##### DATASET EXTRACT

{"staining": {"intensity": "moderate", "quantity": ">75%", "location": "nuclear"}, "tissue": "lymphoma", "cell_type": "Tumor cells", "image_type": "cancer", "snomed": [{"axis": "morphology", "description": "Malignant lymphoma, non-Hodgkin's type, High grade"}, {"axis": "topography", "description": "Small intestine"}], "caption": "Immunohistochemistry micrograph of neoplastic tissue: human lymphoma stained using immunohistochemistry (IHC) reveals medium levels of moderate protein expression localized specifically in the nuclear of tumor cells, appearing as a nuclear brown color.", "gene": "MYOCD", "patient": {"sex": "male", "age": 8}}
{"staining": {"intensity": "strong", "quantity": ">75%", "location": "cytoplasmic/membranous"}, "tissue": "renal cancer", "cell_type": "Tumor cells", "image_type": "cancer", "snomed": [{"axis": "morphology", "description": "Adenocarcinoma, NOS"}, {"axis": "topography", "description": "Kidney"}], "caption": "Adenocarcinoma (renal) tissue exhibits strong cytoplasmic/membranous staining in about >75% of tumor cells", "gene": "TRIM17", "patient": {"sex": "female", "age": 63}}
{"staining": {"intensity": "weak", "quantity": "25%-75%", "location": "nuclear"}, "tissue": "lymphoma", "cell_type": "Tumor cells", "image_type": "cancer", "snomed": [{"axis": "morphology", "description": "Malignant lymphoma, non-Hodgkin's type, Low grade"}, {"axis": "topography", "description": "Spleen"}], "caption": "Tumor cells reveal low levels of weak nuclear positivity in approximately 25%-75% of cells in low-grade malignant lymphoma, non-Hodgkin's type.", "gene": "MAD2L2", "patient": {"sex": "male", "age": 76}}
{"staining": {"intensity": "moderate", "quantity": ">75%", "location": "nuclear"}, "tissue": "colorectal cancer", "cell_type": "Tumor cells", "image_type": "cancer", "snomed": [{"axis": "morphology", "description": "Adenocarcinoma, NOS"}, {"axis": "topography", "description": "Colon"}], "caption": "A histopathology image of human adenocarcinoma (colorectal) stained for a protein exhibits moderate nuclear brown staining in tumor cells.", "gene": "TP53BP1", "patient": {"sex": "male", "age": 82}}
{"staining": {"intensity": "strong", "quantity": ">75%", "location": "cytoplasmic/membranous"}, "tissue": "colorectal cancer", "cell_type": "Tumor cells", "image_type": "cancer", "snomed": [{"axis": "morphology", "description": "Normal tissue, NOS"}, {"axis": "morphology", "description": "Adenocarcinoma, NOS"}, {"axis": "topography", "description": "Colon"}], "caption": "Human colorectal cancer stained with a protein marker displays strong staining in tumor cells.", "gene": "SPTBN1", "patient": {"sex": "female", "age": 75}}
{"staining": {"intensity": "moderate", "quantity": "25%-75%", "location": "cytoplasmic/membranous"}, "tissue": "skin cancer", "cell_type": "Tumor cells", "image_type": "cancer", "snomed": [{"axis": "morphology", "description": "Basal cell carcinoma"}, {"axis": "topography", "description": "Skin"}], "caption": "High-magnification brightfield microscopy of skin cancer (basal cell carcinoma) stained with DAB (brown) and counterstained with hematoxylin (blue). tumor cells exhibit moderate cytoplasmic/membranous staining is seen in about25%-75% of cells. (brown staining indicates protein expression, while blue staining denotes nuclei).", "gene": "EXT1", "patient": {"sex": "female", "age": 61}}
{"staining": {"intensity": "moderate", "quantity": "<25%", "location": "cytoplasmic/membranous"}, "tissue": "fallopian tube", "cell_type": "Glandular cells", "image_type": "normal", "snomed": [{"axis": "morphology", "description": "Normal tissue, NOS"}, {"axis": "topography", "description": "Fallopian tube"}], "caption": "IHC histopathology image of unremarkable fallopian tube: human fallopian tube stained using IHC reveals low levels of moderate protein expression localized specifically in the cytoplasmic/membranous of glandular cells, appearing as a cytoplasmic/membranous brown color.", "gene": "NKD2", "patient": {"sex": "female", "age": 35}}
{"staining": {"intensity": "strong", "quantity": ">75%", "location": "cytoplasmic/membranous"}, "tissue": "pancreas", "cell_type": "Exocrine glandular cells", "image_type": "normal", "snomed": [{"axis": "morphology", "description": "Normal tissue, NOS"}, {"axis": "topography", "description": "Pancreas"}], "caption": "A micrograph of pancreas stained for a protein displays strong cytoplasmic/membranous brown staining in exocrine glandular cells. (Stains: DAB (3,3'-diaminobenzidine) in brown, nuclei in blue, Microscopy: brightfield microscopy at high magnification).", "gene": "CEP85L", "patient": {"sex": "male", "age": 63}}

##########

The answer should consist of every record above, copied exactly.

* _EXERCISE OUTPUT_:
{"staining": {"intensity": "moderate", "quantity": ">75%", "location": "nuclear"}, "tissue": "lymphoma", "cell_type": "Tumor cells", "image_type": "cancer", "snomed": [{"axis": "morphology", "description": "Malignant lymphoma, non-Hodgkin's type, High grade"}, {"axis": "topography", "description": "Small intestine"}], "caption": "Immunohistochemistry micrograph of neoplastic tissue: human lymphoma stained using immunohistochemistry (IHC) reveals medium levels of moderate protein expression localized specifically in the nuclear of tumor cells, appearing as a nuclear brown color.", "gene": "MYOCD", "patient": {"sex": "male", "age": 8}}
{"staining": {"intensity": "strong", "quantity": ">75%", "location": "cytoplasmic/membranous"}, "tissue": "renal cancer", "cell_type": "Tumor cells", "image_type": "cancer", "snomed": [{"axis": "morphology", "description": "Adenocarcinoma, NOS"}, {"axis": "topography", "description": "Kidney"}], "caption": "Adenocarcinoma (renal) tissue exhibits strong cytoplasmic/membranous staining in about >75% of tumor cells", "gene": "TRIM17", "patient": {"sex": "female", "age": 63}}
{"staining": {"intensity": "weak", "quantity": "25%-75%", "location": "nuclear"}, "tissue": "lymphoma", "cell_type": "Tumor cells", "image_type": "cancer", "snomed": [{"axis": "morphology", "description": "Malignant lymphoma, non-Hodgkin's type, Low grade"}, {"axis": "topography", "description": "Spleen"}], "caption": "Tumor cells reveal low levels of weak nuclear positivity in approximately 25%-75% of cells in low-grade malignant lymphoma, non-Hodgkin's type.", "gene": "MAD2L2", "patient": {"sex": "male", "age": 76}}
{"staining": {"intensity": "moderate", "quantity": ">75%", "location": "nuclear"}, "tissue": "colorectal cancer", "cell_type": "Tumor cells", "image_type": "cancer", "snomed": [{"axis": "morphology", "description": "Adenocarcinoma, NOS"}, {"axis": "topography", "description": "Colon"}], "caption": "A histopathology image of human adenocarcinoma (colorectal) stained for a protein exhibits moderate nuclear brown staining in tumor cells.", "gene": "TP53BP1", "patient": {"sex": "male", "age": 82}}
{"staining": {"intensity": "strong", "quantity": ">75%", "location": "cytoplasmic/membranous"}, "tissue": "colorectal cancer", "cell_type": "Tumor cells", "image_type": "cancer", "snomed": [{"axis": "morphology", "description": "Normal tissue, NOS"}, {"axis": "morphology", "description": "Adenocarcinoma, NOS"}, {"axis": "topography", "description": "Colon"}], "caption": "Human colorectal cancer stained with a protein marker displays strong staining in tumor cells.", "gene": "SPTBN1", "patient": {"sex": "female", "age": 75}}
{"staining": {"intensity": "moderate", "quantity": "25%-75%", "location": "cytoplasmic/membranous"}, "tissue": "skin cancer", "cell_type": "Tumor cells", "image_type": "cancer", "snomed": [{"axis": "morphology", "description": "Basal cell carcinoma"}, {"axis": "topography", "description": "Skin"}], "caption": "High-magnification brightfield microscopy of skin cancer (basal cell carcinoma) stained with DAB (brown) and counterstained with hematoxylin (blue). tumor cells exhibit moderate cytoplasmic/membranous staining is seen in about25%-75% of cells. (brown staining indicates protein expression, while blue staining denotes nuclei).", "gene": "EXT1", "patient": {"sex": "female", "age": 61}}
{"staining": {"intensity": "moderate", "quantity": "<25%", "location": "cytoplasmic/membranous"}, "tissue": "fallopian tube", "cell_type": "Glandular cells", "image_type": "normal", "snomed": [{"axis": "morphology", "description": "Normal tissue, NOS"}, {"axis": "topography", "description": "Fallopian tube"}], "caption": "IHC histopathology image of unremarkable fallopian tube: human fallopian tube stained using IHC reveals low levels of moderate protein expression localized specifically in the cytoplasmic/membranous of glandular cells, appearing as a cytoplasmic/membranous brown color.", "gene": "NKD2", "patient": {"sex": "female", "age": 35}}
{"staining": {"intensity": "strong", "quantity": ">75%", "location": "cytoplasmic/membranous"}, "tissue": "pancreas", "cell_type": "Exocrine glandular cells", "image_type": "normal", "snomed": [{"axis": "morphology", "description": "Normal tissue, NOS"}, {"axis": "topography", "description": "Pancreas"}], "caption": "A micrograph of pancreas stained for a protein displays strong cytoplasmic/membranous brown staining in exocrine glandular cells. (Stains: DAB (3,3'-diaminobenzidine) in brown, nuclei in blue, Microscopy: brightfield microscopy at high magnification).", "gene": "CEP85L", "patient": {"sex": "male", "age": 63}}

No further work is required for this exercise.